“Yes,” said Miss Priscilla Flint, “we’re both sorry, and I will get you a new red dress.”
“Do,” said Ladybird, cheerfully: “and get yourself a new black silk one, won’t you, aunty?”
CHAPTER IX
DOING RIGHT
Ladybird hated school. Not the lessons, they were learned quickly enough, and with but little study; but the out-of-doors child grew very restive in the restraint and confinement of the school-room, and her whole touch-and-go nature rebelled at the enforced routine.
Many battles were fought before she consented to go at all; but though Ladybird was strong-willed, Miss Priscilla Flint was also of no pliable nature, and she finally succeeded in convincing her fractious niece that education was desirable as well as inevitable.
So Ladybird went to school—to a small and not far distant district school—whenever she could not get up a successful excuse for staying at home.
With her sun-dial-like capability of marking the bright hours only, she eliminated as much as was possible of the ugly side of school life.
She enjoyed the walks to and from the school-house, across the fields and through the lanes, and she enjoyed them so leisurely that she was a half-hour late nearly every morning, thus escaping the detestable “opening exercises.”

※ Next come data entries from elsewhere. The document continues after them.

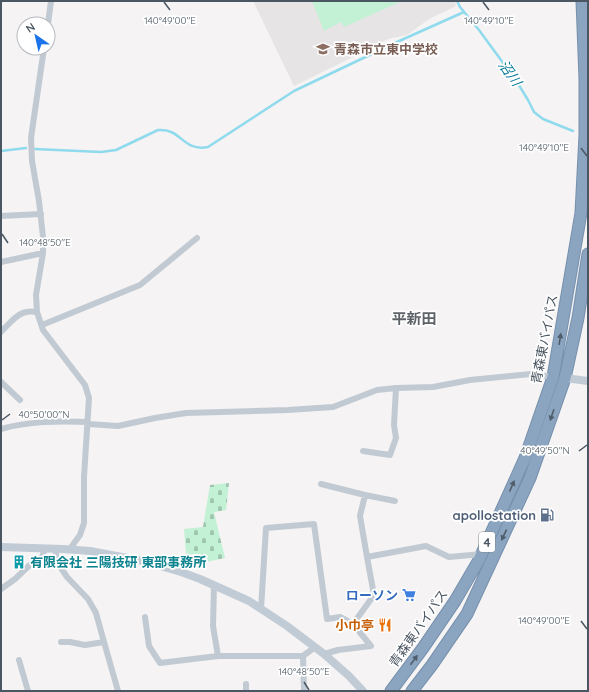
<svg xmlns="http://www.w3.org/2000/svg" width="589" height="692" font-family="Quicksand,'Noto Sans JP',sans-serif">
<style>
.education{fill:#e6e4e5}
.cemetery{fill:url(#cemetery-stones)}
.pitch{fill:#c3f1d5}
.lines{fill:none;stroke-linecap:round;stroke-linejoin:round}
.stream{stroke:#90daee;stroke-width:2.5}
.highway-casing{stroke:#7690ad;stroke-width:13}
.street{stroke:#c1cad2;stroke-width:6}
.secondary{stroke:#c1cbd6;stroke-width:8}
.highway{stroke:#8ba5c1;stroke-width:11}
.oneway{fill:#505e6b}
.ticks{fill:none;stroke:#4a5661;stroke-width:1.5}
.labels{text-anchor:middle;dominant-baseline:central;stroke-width:3.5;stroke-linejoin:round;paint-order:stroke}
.shield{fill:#fff;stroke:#808990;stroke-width:1}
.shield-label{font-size:12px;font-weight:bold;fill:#4a5661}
.education-label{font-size:13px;font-weight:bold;fill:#785e54;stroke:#fff;text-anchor:start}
.street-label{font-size:13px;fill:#4a5661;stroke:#fff}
.service-label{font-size:13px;font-weight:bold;fill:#4e5e75;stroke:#fff;text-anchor:end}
.culture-label{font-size:13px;font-weight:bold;fill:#0d838f;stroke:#fff;text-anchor:start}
.shop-label{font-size:13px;font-weight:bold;fill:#366cbe;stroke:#fff;text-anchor:end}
.food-label{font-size:13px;font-weight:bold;fill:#c56008;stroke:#fff;text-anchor:end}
.water-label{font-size:14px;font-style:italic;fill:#0c7c9b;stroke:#fff}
.quarter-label{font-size:15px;font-weight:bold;fill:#5f6368;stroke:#fff}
.ticks-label{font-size:10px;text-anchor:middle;fill:#4a5661;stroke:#fff;stroke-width:3.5;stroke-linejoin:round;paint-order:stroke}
</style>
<defs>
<pattern id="cemetery-stones" width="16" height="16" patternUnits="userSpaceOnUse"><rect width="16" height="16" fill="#c3f1d5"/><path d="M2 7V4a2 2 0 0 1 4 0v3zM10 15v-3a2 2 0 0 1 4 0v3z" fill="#a0c6b0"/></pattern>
</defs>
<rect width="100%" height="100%" fill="#f5f3f3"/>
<path class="education" d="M253 1H455L456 6 429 19 407 35 388 39 349 59 294 86Z"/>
<path class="cemetery" d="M229 483 226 510 214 512 225 558 197 564 195 554 186 555 184 529 203 527 210 485Z"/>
<path class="pitch" d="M312 1H402L344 27 341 22 324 31Z"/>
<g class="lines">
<path class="stream" d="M457 1 460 7 479 30 517 82 528 100 534 112 543 119 573 131
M35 149 101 152 116 150 158 130C182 128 182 152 208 147L294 91 397 42 464 12
M1 151 26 148"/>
<g class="highway-casing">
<path id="highway" d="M391 691 423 648 455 601 479 560 525 458 553 377 581 213 585 135V79L582 1
M412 691 432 665 467 614 530 478 565 378 578 318 588 254"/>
</g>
<path class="street" d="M48 24 51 1
M44 48 31 138 32 161 39 201 43 237V253L36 295 37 312 43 330 85 385 89 398 84 477V523L80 535 69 550
M1 216 41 214
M1 262 43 253
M42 325 140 285 197 238
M1 332C8 325 17 313 27 312 30 311 34 312 37 312
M1 382 20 400
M88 424 118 426 155 418 186 413 288 410 333 407 377 390 396 388 433 387 470 380 531 374 554 377
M1 429C29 421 59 421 88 422
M363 451 390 455 396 438 394 425 396 388
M321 484 365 495 395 501
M56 549V557L59 565 67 577 88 599 96 613 104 642 118 691
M367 557 426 546 449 557 482 554
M214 585 213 626 218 656
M1 589 15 579 33 562 42 557 45 549
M261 609 266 528 314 524 327 619 340 617 353 624 371 646 338 650 324 654
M145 617 149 646 160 663 218 656H303L315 647
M353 624 374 595 367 557 360 516 365 495
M61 642H70L85 645 104 642
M303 656 304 691
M19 660 28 691
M246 691V684"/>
<path class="secondary" d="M565 378 588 381
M1 547 63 549 90 551 143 561 181 572 200 579 249 601 287 626 324 654 349 676 363 691"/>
<use href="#highway" class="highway"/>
</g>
<defs><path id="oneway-solid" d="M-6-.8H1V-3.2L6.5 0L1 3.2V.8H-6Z"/></defs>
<g class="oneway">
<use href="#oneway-solid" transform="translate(560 339) rotate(-81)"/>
<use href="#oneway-solid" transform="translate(552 415) rotate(109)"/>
<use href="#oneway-solid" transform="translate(512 486) rotate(-66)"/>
<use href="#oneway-solid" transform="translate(504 535) rotate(115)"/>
<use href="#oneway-solid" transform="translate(414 660) rotate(-53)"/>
</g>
<path class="ticks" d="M164 2 170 10M483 2 489 10M581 148 587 156M2 234 8 243M2 420 10 414M579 451 587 445M581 621 587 629M304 682 309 690"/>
<defs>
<g id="school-bare" transform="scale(1.08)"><path d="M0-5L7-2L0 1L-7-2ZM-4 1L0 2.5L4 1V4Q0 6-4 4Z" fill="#8d6e63" stroke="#fff" stroke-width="2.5" paint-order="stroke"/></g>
<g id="fuel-bare" transform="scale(1.08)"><path d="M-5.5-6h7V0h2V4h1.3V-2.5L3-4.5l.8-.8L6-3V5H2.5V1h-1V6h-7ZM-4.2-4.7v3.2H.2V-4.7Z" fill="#5c6f8a" stroke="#fff" stroke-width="2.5" paint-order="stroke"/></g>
<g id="building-bare" transform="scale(1.08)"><path d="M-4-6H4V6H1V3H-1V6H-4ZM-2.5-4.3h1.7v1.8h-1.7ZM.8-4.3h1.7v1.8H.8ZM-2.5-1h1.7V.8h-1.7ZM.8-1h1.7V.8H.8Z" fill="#0f9aa8" stroke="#fff" stroke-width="2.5" paint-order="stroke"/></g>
<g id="supermarket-bare" transform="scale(1.08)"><path d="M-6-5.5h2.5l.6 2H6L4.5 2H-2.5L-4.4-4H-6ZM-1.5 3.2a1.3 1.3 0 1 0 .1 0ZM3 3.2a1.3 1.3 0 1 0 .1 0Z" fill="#3f7fe0" stroke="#fff" stroke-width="2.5" paint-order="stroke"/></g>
<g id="restaurant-bare" transform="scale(1.08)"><path d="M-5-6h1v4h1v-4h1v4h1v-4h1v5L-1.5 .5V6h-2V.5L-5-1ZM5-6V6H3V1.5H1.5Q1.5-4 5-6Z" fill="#e8710a" stroke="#fff" stroke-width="2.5" paint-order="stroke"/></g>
</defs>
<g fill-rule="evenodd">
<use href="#school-bare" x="323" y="49"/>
<use href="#fuel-bare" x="547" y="515"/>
<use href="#building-bare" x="19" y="562"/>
<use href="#supermarket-bare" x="409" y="595"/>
<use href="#restaurant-bare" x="385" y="625"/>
</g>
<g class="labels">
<rect class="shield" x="479" y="532" width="16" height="20" rx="3"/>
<g class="shield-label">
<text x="487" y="542">4</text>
</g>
<g class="education-label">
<text x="334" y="49">青森市立東中学校</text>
</g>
<g class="street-label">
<text transform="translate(544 339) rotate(-79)">青森東バイパス</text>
<text transform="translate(418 628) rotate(-55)">青森東バイパス</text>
</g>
<g class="service-label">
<text x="536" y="515">apollostation</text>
</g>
<g class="culture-label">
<text x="30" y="562">有限会社 三陽技研 東部事務所</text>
</g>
<g class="shop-label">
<text x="398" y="595">ローソン</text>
</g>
<g class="food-label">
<text x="374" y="625">小巾亭</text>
</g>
<g class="water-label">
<text transform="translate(510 73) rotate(55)">沼川</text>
</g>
<g class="quarter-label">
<text x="414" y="318">平新田</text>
</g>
</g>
<g class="ticks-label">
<text x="170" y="24">140°49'00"E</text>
<text x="489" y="24">140°49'10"E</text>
<text x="544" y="151">140°49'10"E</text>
<text x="45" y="246">140°48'50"E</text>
<text x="44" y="418">40°50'00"N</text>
<text x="545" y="454">40°49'50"N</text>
<text x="544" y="624">140°49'00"E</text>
<text x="304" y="675">140°48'50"E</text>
</g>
<rect width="589" height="692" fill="none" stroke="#4a5661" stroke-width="4"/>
<g transform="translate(36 36) rotate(326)"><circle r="19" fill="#ffffff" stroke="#b7bbc0"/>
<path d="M0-3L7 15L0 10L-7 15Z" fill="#1a73e8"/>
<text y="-6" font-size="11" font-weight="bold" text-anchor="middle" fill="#4a5661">N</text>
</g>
</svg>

During school hours, when not studying or reciting her lessons she read fairy-tales or else worked out puzzles. Though this was not exactly in line with the teacher’s methods of discipline, yet it was overlooked after several experimental endeavors which showed unmistakably what was the better part of valor.
Also, Ladybird always kept fresh flowers on her desk, and kept lying in her sight any new toy or trinket which she might have recently acquired.